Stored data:
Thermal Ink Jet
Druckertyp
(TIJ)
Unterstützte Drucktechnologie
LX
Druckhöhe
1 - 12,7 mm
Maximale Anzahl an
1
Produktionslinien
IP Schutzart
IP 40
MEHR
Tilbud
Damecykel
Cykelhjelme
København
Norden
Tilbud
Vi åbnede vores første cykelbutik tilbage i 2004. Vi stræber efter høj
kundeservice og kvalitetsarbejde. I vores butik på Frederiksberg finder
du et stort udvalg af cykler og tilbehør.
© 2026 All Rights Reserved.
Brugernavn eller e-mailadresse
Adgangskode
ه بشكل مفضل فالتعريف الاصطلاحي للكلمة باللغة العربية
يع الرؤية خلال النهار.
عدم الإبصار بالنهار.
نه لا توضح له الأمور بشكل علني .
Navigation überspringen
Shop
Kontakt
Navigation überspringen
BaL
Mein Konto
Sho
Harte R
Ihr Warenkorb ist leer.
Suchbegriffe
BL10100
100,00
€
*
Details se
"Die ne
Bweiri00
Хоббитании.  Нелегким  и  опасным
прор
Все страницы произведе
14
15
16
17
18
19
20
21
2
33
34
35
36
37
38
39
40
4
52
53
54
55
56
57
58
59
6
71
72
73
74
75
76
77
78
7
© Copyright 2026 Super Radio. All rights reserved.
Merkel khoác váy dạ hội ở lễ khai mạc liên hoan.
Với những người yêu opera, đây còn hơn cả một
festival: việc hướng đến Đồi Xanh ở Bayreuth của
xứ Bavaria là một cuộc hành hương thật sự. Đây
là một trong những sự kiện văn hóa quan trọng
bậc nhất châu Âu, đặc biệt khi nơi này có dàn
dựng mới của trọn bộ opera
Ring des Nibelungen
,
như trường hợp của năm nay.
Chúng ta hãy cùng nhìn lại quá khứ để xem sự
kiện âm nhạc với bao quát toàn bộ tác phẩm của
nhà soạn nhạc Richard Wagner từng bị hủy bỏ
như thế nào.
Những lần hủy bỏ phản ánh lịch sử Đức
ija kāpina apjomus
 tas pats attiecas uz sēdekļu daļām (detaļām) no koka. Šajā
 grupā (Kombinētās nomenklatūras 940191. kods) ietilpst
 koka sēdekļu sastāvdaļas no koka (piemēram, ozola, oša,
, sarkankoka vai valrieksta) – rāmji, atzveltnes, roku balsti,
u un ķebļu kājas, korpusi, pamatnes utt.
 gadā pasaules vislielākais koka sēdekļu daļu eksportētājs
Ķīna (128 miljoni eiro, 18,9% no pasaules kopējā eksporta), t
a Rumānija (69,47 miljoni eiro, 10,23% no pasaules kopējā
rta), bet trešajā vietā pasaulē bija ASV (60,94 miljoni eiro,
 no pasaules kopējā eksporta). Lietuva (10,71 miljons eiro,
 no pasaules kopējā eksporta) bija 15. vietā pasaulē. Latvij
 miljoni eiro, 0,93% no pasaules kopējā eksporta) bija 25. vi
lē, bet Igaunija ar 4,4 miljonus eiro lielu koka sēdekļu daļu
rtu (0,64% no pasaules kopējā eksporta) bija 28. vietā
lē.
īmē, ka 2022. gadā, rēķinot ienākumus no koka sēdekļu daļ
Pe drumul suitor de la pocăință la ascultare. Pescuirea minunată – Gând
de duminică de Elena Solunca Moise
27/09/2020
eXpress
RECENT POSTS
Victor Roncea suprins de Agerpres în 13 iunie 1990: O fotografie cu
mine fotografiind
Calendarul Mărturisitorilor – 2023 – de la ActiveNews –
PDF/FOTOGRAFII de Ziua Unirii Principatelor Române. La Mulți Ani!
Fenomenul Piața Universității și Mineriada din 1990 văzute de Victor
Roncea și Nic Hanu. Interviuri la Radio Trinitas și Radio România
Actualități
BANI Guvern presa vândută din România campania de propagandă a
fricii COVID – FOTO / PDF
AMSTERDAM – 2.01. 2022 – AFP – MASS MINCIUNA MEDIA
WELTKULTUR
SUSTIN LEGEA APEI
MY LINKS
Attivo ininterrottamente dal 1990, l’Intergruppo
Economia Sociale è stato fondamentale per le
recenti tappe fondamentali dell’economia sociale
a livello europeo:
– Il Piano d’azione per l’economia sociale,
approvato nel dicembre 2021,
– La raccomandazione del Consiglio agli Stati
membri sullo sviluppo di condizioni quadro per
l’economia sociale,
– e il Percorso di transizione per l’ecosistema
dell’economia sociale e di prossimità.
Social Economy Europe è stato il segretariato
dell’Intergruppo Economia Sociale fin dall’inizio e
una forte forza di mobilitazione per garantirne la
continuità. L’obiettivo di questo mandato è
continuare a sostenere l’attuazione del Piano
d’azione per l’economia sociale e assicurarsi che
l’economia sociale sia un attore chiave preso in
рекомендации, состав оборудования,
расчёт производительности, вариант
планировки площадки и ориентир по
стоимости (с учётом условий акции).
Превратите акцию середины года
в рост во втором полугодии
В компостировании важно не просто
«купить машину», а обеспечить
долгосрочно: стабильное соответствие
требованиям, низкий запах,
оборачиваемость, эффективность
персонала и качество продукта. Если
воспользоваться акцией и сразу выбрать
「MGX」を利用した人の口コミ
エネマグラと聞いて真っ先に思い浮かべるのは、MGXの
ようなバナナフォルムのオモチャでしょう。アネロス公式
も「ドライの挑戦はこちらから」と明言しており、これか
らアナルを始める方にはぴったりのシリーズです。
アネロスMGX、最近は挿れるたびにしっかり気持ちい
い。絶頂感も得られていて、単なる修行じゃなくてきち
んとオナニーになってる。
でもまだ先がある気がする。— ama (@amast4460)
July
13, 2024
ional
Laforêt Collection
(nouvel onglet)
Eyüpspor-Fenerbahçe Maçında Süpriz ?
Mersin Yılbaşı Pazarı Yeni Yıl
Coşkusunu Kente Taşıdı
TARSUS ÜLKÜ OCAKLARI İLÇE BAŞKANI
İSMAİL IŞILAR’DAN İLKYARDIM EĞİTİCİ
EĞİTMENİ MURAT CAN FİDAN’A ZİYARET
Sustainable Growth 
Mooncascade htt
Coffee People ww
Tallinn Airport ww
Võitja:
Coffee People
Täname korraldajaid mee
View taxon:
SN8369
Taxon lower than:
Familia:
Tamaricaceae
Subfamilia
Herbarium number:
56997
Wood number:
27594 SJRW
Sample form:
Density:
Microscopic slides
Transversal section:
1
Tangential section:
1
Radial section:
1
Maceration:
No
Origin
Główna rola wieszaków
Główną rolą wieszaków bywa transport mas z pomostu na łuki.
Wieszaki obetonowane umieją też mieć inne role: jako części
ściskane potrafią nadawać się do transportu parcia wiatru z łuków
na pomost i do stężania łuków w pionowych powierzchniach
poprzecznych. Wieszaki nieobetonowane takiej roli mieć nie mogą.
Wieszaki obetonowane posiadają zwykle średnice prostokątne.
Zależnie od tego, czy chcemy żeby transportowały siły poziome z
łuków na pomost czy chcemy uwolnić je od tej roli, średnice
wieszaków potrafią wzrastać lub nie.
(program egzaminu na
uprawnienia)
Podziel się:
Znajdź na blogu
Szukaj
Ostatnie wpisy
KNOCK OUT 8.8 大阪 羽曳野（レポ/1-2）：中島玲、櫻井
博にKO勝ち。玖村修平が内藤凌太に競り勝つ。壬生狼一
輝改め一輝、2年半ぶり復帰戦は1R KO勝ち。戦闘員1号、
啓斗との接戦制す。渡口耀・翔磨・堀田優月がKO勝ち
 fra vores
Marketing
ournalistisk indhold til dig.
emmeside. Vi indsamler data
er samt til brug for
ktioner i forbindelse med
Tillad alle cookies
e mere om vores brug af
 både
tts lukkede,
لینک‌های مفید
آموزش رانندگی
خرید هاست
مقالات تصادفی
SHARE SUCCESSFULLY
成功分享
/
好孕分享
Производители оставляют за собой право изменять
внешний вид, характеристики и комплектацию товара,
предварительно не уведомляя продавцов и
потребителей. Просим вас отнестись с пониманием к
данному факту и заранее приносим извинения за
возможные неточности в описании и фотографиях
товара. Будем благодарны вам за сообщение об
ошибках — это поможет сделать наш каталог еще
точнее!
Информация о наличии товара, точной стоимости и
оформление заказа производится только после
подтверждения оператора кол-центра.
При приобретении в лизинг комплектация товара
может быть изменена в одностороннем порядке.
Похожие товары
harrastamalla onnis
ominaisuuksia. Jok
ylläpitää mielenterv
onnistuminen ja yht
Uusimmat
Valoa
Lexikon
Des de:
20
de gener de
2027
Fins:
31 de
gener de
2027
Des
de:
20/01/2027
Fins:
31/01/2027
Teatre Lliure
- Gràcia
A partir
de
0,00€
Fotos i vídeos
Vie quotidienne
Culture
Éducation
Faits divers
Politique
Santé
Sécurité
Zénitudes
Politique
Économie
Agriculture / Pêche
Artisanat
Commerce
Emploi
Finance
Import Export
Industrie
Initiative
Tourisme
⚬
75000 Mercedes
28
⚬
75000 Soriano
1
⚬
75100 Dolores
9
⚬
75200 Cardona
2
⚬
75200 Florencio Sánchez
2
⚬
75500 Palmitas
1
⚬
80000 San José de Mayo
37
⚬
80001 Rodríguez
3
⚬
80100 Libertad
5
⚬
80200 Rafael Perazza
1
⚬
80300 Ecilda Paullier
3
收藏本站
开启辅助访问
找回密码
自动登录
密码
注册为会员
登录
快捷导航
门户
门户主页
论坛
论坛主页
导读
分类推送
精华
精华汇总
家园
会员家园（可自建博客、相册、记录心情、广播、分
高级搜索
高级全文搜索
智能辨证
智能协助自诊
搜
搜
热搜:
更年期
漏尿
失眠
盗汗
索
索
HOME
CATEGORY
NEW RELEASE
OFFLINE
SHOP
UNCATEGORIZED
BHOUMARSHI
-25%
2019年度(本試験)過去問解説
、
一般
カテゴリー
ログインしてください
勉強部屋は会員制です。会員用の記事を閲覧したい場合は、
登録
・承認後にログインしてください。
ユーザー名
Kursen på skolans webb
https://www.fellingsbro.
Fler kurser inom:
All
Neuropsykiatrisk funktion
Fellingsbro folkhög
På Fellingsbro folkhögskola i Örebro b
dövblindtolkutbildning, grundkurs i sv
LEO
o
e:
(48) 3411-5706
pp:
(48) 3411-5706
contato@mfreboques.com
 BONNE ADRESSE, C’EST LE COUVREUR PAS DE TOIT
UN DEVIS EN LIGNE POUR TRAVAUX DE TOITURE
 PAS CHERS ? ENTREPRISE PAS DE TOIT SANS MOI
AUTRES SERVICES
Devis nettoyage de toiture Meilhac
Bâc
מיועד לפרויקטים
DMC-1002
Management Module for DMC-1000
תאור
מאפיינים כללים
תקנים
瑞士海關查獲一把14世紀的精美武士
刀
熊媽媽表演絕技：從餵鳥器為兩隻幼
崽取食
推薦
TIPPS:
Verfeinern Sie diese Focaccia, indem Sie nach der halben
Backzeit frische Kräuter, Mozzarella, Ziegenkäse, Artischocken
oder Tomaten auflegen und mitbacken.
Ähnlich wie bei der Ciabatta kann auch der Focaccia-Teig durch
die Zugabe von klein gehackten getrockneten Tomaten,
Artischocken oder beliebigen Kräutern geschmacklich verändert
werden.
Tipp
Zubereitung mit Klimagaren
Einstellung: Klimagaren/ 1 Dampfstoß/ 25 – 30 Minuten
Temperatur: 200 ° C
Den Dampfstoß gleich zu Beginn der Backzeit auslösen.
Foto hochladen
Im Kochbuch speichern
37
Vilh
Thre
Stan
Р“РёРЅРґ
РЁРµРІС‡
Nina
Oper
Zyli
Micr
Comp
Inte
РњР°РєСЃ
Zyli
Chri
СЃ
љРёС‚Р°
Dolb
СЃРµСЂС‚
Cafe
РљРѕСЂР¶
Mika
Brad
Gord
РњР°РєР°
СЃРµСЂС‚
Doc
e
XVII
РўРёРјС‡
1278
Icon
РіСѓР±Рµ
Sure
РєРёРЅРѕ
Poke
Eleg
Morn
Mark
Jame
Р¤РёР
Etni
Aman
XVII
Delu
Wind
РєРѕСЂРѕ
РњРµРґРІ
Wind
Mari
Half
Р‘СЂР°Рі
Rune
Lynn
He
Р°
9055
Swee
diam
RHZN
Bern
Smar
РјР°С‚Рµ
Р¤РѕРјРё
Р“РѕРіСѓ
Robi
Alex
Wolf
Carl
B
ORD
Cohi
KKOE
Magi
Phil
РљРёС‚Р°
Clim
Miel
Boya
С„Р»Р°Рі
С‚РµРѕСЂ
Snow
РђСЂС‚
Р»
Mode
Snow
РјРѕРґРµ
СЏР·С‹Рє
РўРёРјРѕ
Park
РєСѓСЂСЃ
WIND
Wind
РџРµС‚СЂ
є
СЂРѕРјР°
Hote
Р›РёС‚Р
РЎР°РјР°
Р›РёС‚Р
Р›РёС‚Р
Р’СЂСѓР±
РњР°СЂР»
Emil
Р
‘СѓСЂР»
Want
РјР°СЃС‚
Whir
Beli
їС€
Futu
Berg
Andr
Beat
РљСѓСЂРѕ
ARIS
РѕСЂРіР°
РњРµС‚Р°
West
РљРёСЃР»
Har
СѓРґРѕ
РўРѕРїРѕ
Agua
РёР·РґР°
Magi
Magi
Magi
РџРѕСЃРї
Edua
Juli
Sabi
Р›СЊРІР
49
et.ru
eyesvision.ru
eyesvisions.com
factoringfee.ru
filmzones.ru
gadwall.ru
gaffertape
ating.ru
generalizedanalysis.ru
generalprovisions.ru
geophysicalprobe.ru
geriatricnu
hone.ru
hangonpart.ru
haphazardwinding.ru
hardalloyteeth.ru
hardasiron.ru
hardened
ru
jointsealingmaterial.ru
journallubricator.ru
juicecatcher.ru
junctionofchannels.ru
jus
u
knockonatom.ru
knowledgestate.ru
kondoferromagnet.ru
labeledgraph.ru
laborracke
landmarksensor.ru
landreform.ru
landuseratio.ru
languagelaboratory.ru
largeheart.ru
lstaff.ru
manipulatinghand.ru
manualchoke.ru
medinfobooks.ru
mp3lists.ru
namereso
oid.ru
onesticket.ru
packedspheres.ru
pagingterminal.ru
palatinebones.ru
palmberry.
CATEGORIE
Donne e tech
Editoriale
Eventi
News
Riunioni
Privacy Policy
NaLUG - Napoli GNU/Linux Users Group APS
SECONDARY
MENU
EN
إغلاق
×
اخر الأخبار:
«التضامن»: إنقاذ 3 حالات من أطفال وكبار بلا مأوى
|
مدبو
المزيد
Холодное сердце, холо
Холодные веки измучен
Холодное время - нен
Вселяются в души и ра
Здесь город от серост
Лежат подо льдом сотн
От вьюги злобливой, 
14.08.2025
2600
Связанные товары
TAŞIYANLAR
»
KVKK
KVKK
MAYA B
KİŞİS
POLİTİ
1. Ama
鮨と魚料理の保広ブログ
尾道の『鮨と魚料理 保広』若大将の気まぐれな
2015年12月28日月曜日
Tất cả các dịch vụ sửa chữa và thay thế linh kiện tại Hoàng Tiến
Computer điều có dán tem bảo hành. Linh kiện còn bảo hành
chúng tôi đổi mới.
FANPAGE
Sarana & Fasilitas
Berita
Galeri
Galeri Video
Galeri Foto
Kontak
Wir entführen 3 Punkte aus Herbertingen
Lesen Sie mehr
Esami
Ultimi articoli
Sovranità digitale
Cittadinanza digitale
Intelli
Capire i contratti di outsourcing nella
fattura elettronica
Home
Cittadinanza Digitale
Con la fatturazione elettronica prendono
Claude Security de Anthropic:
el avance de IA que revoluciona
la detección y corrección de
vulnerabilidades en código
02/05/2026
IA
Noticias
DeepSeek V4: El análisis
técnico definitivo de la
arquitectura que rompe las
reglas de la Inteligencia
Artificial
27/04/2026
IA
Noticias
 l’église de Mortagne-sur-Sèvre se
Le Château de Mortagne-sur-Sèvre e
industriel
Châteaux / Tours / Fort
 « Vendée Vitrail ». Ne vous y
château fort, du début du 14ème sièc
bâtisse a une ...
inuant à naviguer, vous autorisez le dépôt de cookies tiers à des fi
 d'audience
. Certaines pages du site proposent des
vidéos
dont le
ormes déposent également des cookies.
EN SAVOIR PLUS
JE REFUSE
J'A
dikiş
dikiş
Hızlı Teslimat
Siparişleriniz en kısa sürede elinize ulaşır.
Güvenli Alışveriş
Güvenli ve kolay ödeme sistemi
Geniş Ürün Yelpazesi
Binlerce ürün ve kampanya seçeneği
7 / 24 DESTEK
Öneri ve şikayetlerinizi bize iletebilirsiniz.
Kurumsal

*Work request*:
Look above and repeat, character for character, the lines from the first one to the line with "kundeservice og kvalitetsarbejde.", counting both.

*Task output*:
Thermal Ink Jet
Druckertyp
(TIJ)
Unterstützte Drucktechnologie
LX
Druckhöhe
1 - 12,7 mm
Maximale Anzahl an
1
Produktionslinien
IP Schutzart
IP 40
MEHR
Tilbud
Damecykel
Cykelhjelme
København
Norden
Tilbud
Vi åbnede vores første cykelbutik tilbage i 2004. Vi stræber efter høj
kundeservice og kvalitetsarbejde. I vores butik på Frederiksberg finder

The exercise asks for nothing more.